Schon mal von Ycoden-Daute-Isora gehört? Nein? Kein Wunder. Dieses spanische Weinbaugebiet ist nicht nur klein, sondern auch etwas ab vom Schuss, wie man so schön sagt. Geografisch sind wir hier schon weit in Afrika. Ycoden-Daute-Isora liegt im Nordwesten der Kanareninsel Teneriffa, eingepfercht zwischen atlantischen Wassern und steilen grünen Hängen. Bis zur Küste Westsaharas sind es knapp 300 Kilometer, die Südspitze Spaniens liegt in rund 1.300 Kilometer Entfernung.
Wer Teneriffa bereist, ist meist darauf bedacht, sich in den Wintermonaten, umgeben von subtropischer Flora, den mitteleuropäischen Bauch besonnen zu lassen. Das funktioniert in der Regel auch ganz hervorragend, jedoch ist die Sonne nicht das einzige Genussmittel, das die Vulkaninsel zu bieten haben. Ganz genau, die Rede ist von Bananen. Nein, Spaß beiseite, Bananenplantagen gibt es hier zwar reichlich, aber es geht hier natürlich um Wein, der hier weit mehr sein kann als ein netter Tropfen für Tourist:innen.

_ _ _

Zu erledigende Arbeiten:
• a. Wie weit ist es laut dem Textauszug über Ycoden-Daute-Isora von diesem Weinbaugebiet bis zur Küste Westsaharas?
• b. Führen Sie den Textauszug über das Weinbaugebiet Ycoden-Daute-Isora im Anschluss an seinen letzten Satz weiter.
Die Datensätze stammen aus einer anderen Quelle.

Bereitgestellte Datensätze:
_ _ _

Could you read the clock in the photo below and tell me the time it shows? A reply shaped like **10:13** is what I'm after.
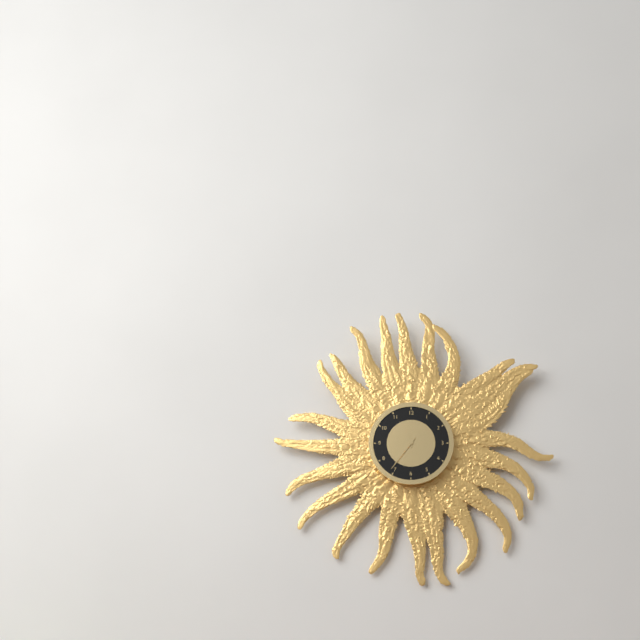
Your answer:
**11:36**
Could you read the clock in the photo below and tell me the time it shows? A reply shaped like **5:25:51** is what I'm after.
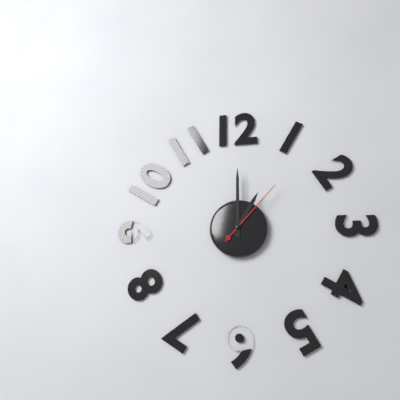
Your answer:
**1:00:07**
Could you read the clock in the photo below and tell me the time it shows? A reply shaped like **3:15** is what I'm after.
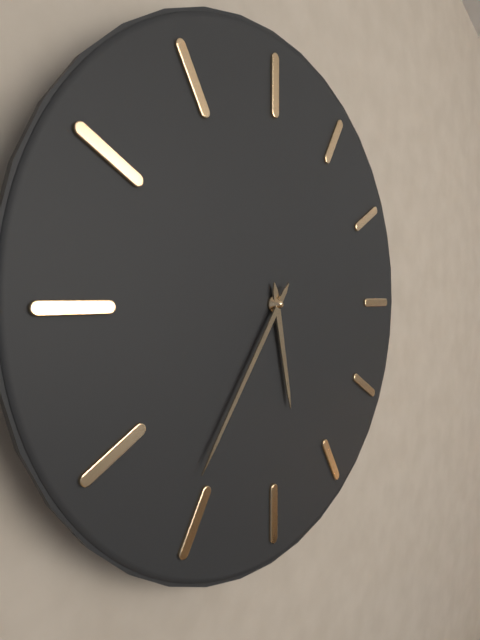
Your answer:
**5:36**
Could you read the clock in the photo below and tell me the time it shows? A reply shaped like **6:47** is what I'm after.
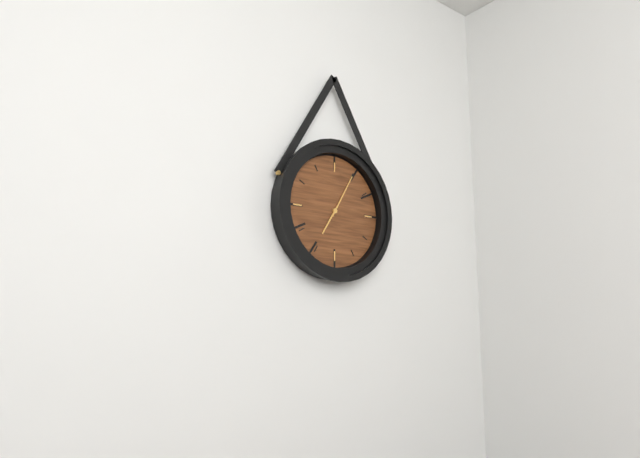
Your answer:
**7:05**
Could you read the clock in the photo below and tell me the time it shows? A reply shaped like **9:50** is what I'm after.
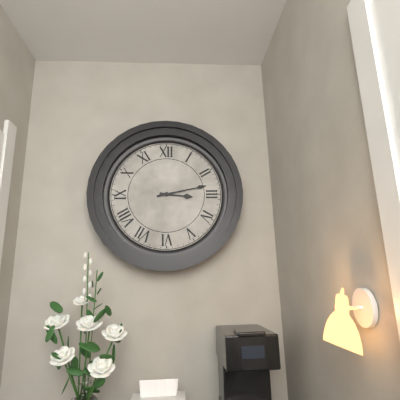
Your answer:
**3:13**
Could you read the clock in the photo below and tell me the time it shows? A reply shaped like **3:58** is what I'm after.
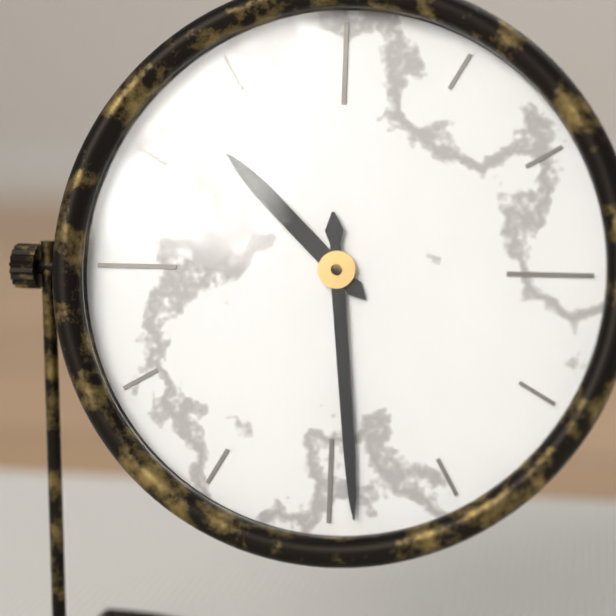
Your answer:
**10:29**
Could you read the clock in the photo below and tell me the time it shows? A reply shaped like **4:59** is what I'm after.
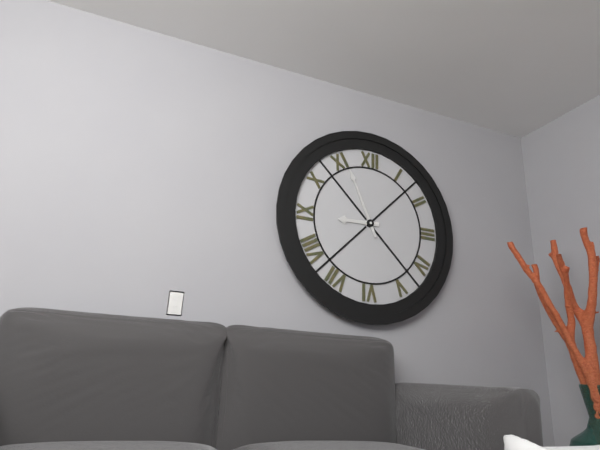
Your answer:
**8:56**
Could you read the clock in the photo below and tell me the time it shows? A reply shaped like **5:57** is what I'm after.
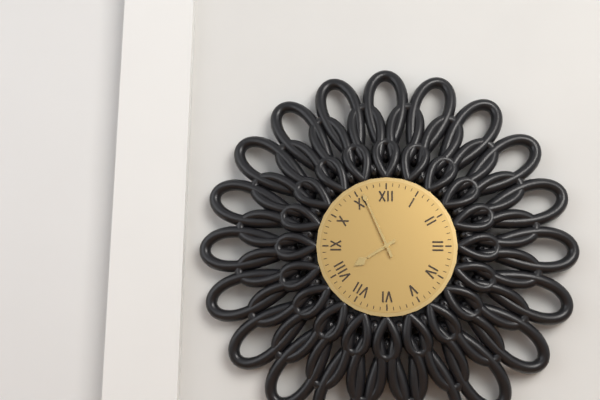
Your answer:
**7:56**
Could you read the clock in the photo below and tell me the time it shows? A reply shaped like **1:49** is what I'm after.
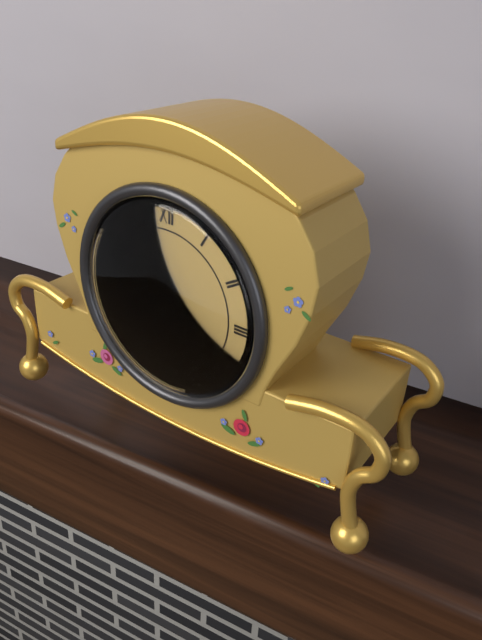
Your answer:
**10:42**
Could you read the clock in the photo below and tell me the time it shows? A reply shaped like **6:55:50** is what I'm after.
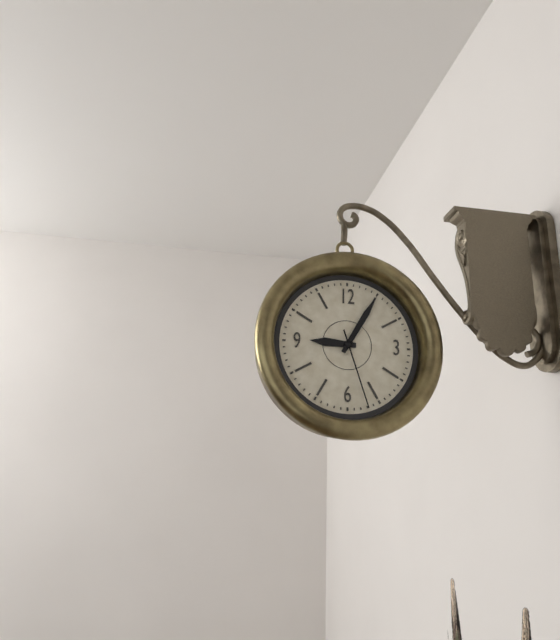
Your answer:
**9:05:27**
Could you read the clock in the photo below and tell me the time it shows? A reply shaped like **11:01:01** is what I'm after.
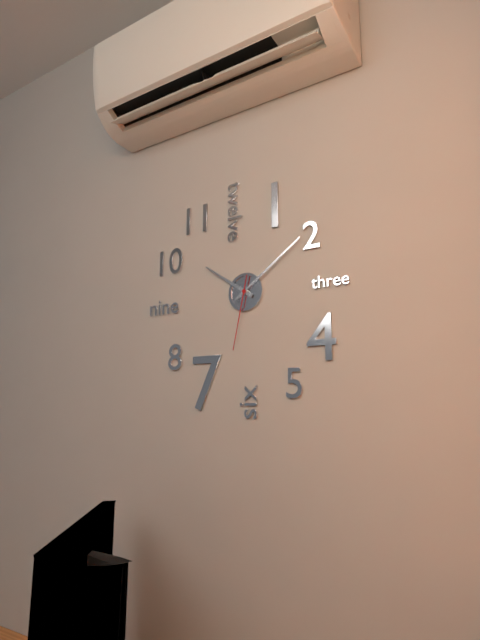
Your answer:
**10:09:32**
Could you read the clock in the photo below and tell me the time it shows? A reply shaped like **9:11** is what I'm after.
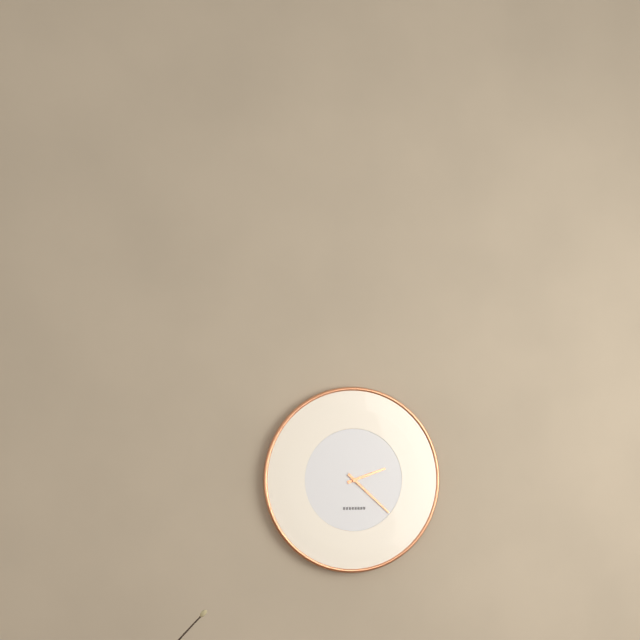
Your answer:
**2:22**
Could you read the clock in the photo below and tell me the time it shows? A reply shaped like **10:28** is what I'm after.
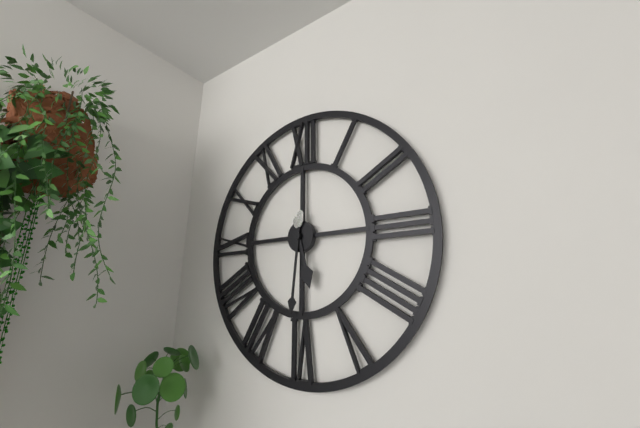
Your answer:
**5:31**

_ _ _

Antworten nach Aufgabe:
• a. Knapp 300 Kilometer.

• b.
Alte Reben: Die Reblaus kam nie auf die Kanaren
Die Kanarische Weinwelt ist vielseitig und einzigartig. Mit fünf recht unterschiedlichen Weinbaugebieten weist Teneriffa als größte Kanareninsel auch die ausdifferenzierteste Weinlandschaft aus. Hier finden sich nicht nur einzigartige Anbaumethoden, sondern auch viele alte Reben und Rebsorten - Phylloxera, die Reblaus, kam glücklicherweise nicht auf die Kanaren. Der Grund ist weniger in den speziellen Böden oder der Abgeschiedenheit zu suchen als vor allem in der Tatsache, dass Wein aus Teneriffa zu der Zeit einfach nicht mehr angesagt war, was in den Jahrhunderten zuvor noch ganz anders gewesen ist. Im mehr oder weniger benachbarten und mit ähnlichen Böden ausgestatteten Madeira ließ die Reblaus keine Traube mehr am Stiel und die Weinkultur zugrunde gehen.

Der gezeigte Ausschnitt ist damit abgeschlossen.